Lufthansa offers to manage the transfer of the victims´ remains to their home countries and the related organisational matters for the family members. They will arrange everything according to our wishes. This also includes working with a French funeral home. We guess that transferring a casket is quite a complicated process requiring a lot of paperwork so we agree. We also don´t feel able to organise all these things on our own as we don´t have the mental or especially the physical strength.
My husband´s colleagues visit us for the first time since the crash. They carry a huge fruit basket past us and put it on the kitchen table. We can really use it. Maybe the vitamins will chase away the fatigue and lack of motivation?
We sit in the living room and they express their condolences and those of their employees. We say empty phrases.

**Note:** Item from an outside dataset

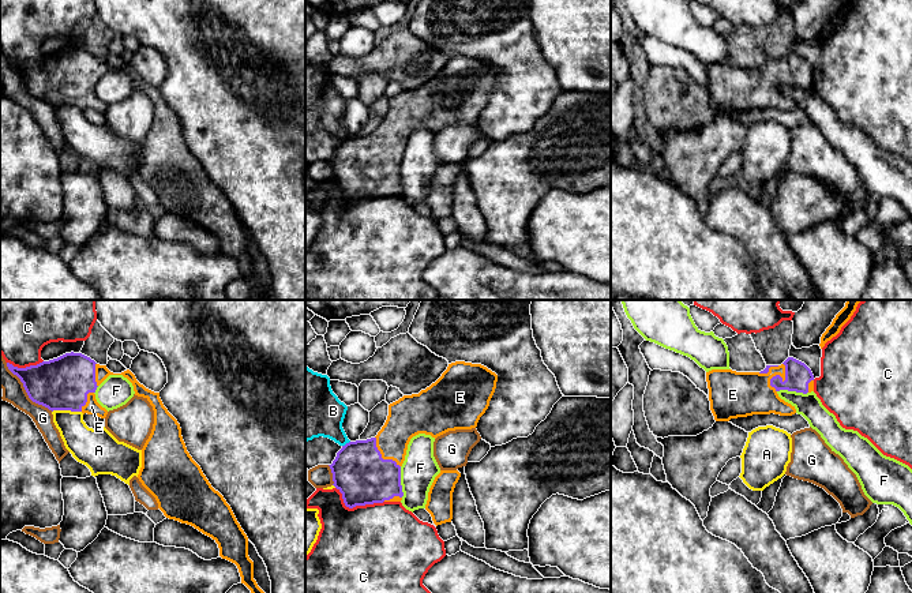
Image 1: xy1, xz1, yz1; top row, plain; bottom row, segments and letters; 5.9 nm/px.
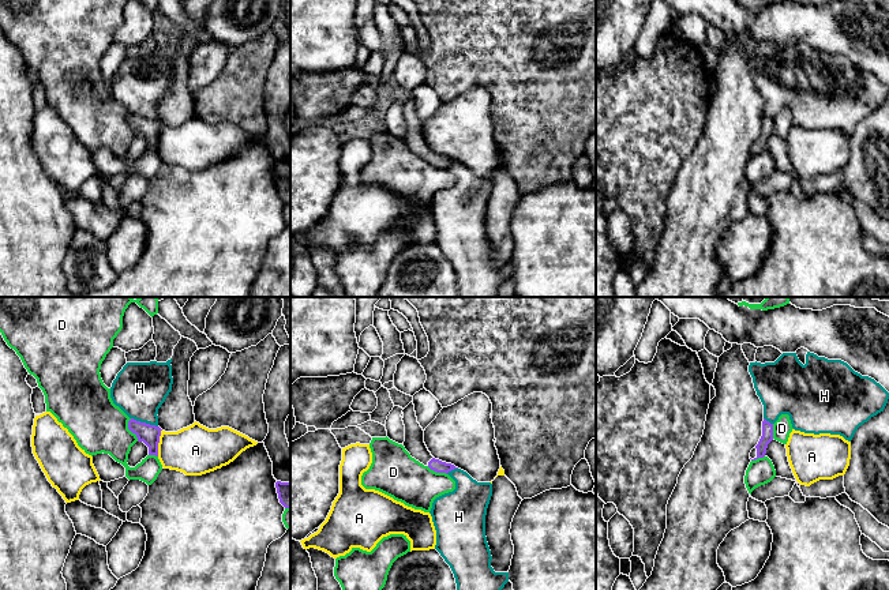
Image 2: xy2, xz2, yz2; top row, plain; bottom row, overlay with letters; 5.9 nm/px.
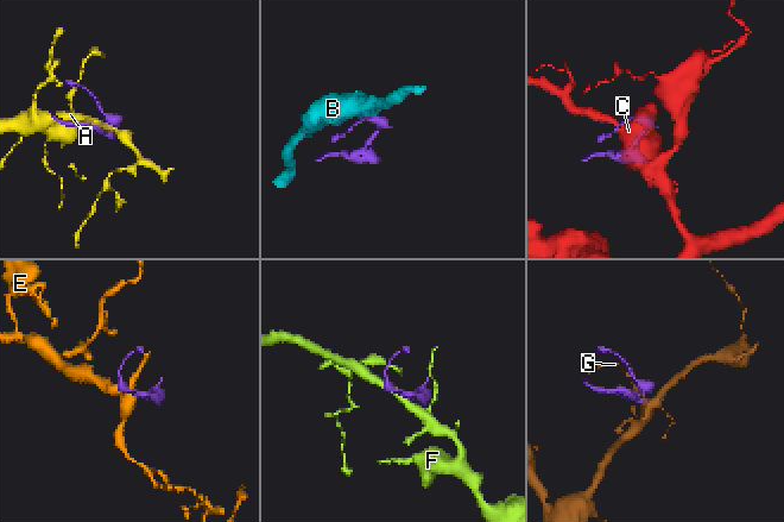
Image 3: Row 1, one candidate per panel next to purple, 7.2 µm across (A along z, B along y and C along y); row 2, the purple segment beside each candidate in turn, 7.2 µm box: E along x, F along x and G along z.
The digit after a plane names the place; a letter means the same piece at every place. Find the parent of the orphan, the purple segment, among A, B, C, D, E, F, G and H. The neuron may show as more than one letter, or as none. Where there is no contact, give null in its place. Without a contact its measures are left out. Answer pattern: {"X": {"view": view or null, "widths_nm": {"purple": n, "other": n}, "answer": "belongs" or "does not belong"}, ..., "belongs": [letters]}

Suddenly Jasmin says, “Before we came we were thinking about how we should act around you. That´s difficult because what happened is so awful. We have no words. We´re not sure, but now we´re here.“
I´m glad for her honesty.
“It´s best to act like you always do. You don´t have to treat us with kid gloves. Talk or just listen,“ I say, adding, “and if I suddenly burst into tears, that´s also normal in this situation.“
We start talking. We speak a lot about our son´s death, the imminent transfer of his remains, reports from Le Vernet, etc.
Eventually we talk about things which have nothing to do with the disaster. I notice that the visit does us good and is a total distraction. We´re even able to laugh.
In the evening we eat some fruit from the fruit basket.